安全マップとは、製造エリアの視覚的な「パノラマ」であり、レイアウト、危険源、保護具、行動ルールを1か所にまとめたものです。このマップにより、従業員や請負業者が現場の状況を迅速に把握できるようになり、事故の発生確率を低減し、作業許可の手続きを迅速化することができます。
現場安全マップに記載される内容
- 危険区域の境界線や移動方向を含む、各エリアと設備の説明を添えた現場の平面図。
- 危険源と制限事項
– 局所的なリスク(例:高温、衝突、挟まれ、高所作業、設備の可動部など)
– 高危険区域、落下物の危険がある場所、立ち入り禁止・制限エリア
- 安全設備とリソース:
– 高所作業用のアンカーポイント、防護柵、安全ネット
– エリア別のPPE(個人用保護具)
– 救助・避難設備:救急箱、消火栓、消火器など
- 凡例と行動ルール:すべてのピクトグラムの説明、主要なリスクと要件のリスト、緊急時の連絡先。

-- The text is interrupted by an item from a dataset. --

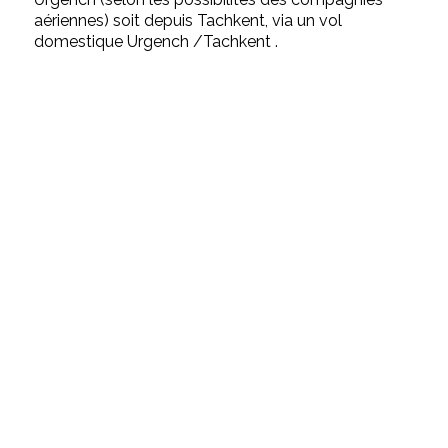
aériennes) soit depuis Tachkent, via un vol
domestique Urgench /Tachkent .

- 文書情報:マップの承認日、作成責任者、バージョン。また、当該エリアに関連する作業手順書、救助計画、その他の有用な文書へのリンクを含むQRコードを作成することも可能です。
安全マップの作成目的:
- 新規従業員や請負業者の迅速な状況把握。作業開始前の視覚的な安全教育にも活用できます。
- 5S活動の支援:エリアの明確化、アプローチの標準化、混乱や無秩序の最小化。
- 高危険作業実施時のリスク理解:情報が1つの図にまとまっているため、作業許可の承認にかかる時間が短縮されます。また、すでに特定されているリスクを考慮した作業計画の策定にもマップを活用できます。
- HSEパトロールや従業員教育のサポート。
- 緊急時の対応能力の向上:従業員が最寄りの消火設備、救急箱、避難経路を視覚的に確認できます。
マップの見直しと修正が必要なタイミング
リスク、または人・車両・貨物の移動ルートに影響を与える変更があった場合は、必ずマップを見直す必要があります。

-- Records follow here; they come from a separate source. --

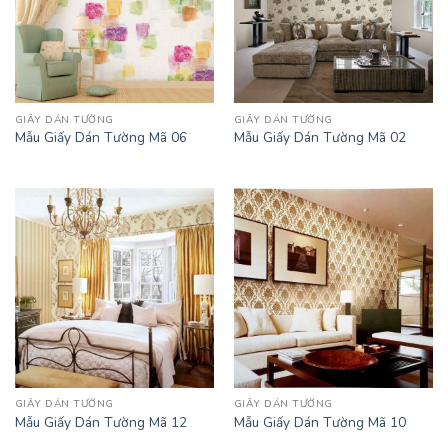
GIẤY DÁN TƯỜNG
GIẤY DÁN TƯỜNG
Mẫu Giấy Dán Tường Mã 06
Mẫu Giấy Dán Tường Mã 02
GIẤY DÁN TƯỜNG
GIẤY DÁN TƯỜNG
Mẫu Giấy Dán Tường Mã 12
Mẫu Giấy Dán Tường Mã 10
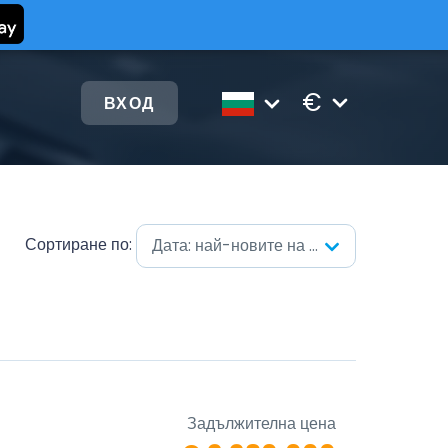
€
ВХОД
Сортиране по:
Дата: най-новите на първо място
Задължителна цена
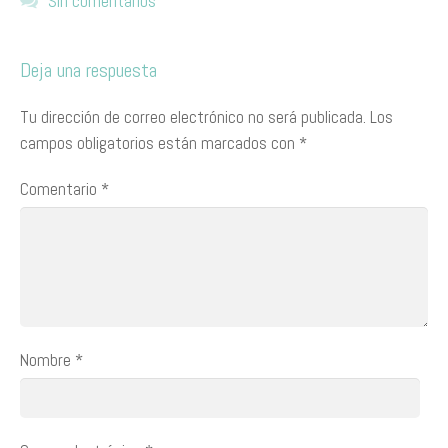
Sin comentarios
Deja una respuesta
Tu dirección de correo electrónico no será publicada.
Los
campos obligatorios están marcados con
*
Comentario
*
Nombre
*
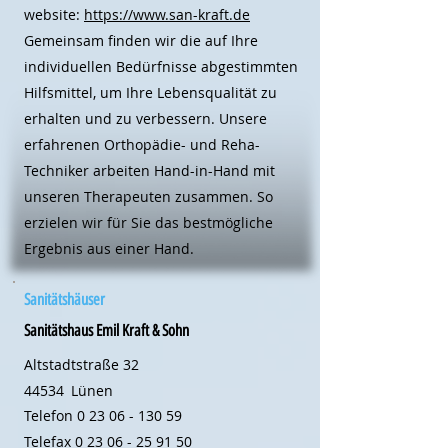
website:
https://www.san-kraft.de
Gemeinsam finden wir die auf Ihre
individuellen Bedürfnisse abgestimmten
Hilfsmittel, um Ihre Lebensqualität zu
erhalten und zu verbessern. Unsere
erfahrenen Orthopädie- und Reha-
Techniker arbeiten Hand-in-Hand mit
unseren Therapeuten zusammen. So
erzielen wir für Sie das bestmögliche
Ergebnis aus einer Hand.
Sanitätshäuser
Sanitätshaus Emil Kraft & Sohn
Altstadtstraße 32
44534
Lünen
Telefon
0 23 06 - 130 59
Telefax
0 23 06 - 25 91 50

- レイアウトの変更:設備の移設、一時的なエリア(長期的な修理や建設作業)の出現、通路や階段の変更。
- 新規または変化した危険源:新しい床材の導入、温度条件の変化など。
- 保護具および緊急用設備の変更:消火器、消火栓、救急箱、アンカーポイント、防護柵などの移動や追加。
- ルールの更新:PPE、作業許可、現場内の移動ルールに関する新たな要件。
- 事故調査の結果:死角、動線の衝突、読みにくいまたは古い記号の発見。
適切に設計され、最新の状態に保たれた安全マップは、現場を「透明な」システムに変えます。現場に立ち入るすべての人が、入場する「前」に危険源を明確に視認・理解でき、どのように身を守るべきか、どのような基本的な滞在要件が適用されるかを把握できます。このようなマップは企業のチーム内で作成できるため、直接的な金銭的コストを必要としない、最も安価なHSEツールの1つと言えます。